Clean Elections Commission on verge of losing quorum

By Ben Giles | Arizona Capitol Times

Arizona’s Citizens Clean Elections Commission is months away from a crisis.

Two of the five appointed commissioners are overstaying their welcome. Their 5-year terms each expired in the past two years. Come January 2020, a third commissioner’s term will also expire.

The Clean Elections Act, approved by voters in 1998, states that commissioners “shall serve no more than one term” and are “not eligible for reappointment.”

The last appointment to the commission was made by Katie Hobbs, then the Senate minority leader at a time when no Democrats served in statewide office.
/ Arizona Independent Media

And while there’s precedent elsewhere in state law to allow commissioners to continue to serve, they’d prefer if Gov. Doug Ducey takes his lawful turn to choose a new appointee.

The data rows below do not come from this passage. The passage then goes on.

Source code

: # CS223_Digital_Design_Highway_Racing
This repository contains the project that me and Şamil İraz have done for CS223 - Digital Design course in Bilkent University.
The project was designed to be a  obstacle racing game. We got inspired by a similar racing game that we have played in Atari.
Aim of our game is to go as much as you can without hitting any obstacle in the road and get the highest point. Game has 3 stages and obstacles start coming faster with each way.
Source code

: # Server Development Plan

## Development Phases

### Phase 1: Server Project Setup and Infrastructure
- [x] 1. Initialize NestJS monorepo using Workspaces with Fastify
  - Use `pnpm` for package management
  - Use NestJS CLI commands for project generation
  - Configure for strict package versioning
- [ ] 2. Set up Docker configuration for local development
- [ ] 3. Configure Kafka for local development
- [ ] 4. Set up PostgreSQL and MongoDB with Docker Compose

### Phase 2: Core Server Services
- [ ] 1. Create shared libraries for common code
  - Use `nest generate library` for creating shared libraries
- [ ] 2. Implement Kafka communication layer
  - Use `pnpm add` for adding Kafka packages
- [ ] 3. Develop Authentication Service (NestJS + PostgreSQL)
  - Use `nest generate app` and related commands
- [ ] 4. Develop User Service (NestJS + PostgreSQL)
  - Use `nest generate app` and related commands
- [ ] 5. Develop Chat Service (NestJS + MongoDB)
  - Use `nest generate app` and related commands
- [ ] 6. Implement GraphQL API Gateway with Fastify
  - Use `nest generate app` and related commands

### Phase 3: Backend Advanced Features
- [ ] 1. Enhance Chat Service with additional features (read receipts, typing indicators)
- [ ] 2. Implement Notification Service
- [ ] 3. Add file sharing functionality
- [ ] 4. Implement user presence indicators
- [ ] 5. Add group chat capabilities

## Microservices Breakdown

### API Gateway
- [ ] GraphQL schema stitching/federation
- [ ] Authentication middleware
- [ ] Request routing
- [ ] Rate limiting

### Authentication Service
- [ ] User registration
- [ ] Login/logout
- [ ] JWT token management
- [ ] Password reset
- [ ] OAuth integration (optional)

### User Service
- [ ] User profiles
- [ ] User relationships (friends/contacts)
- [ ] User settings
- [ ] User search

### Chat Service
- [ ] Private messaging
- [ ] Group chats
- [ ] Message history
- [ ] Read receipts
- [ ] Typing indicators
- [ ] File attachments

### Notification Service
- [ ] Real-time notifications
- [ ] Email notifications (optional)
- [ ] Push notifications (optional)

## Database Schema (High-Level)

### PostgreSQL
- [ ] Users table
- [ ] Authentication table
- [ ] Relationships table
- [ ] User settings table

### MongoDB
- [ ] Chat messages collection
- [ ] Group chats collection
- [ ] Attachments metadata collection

By law, appointments to the Citizen Clean Elections Commission, or CCEC, alternate between the governor and the highest ranking elected official of the opposite political party. The last appointment was made by Katie Hobbs, then the Senate minority leader at a time when no Democrats served in statewide office.

That made her the highest-ranking Democrat in 2017, a title she can again claim now that she’s been elected secretary of state.

But according to statute, Hobbs can’t make another appointment until after Ducey. And the governor has gone without picking a new commissioner for more than 16 months, since Commissioner Steve Titla’s term expired on January 31, 2018.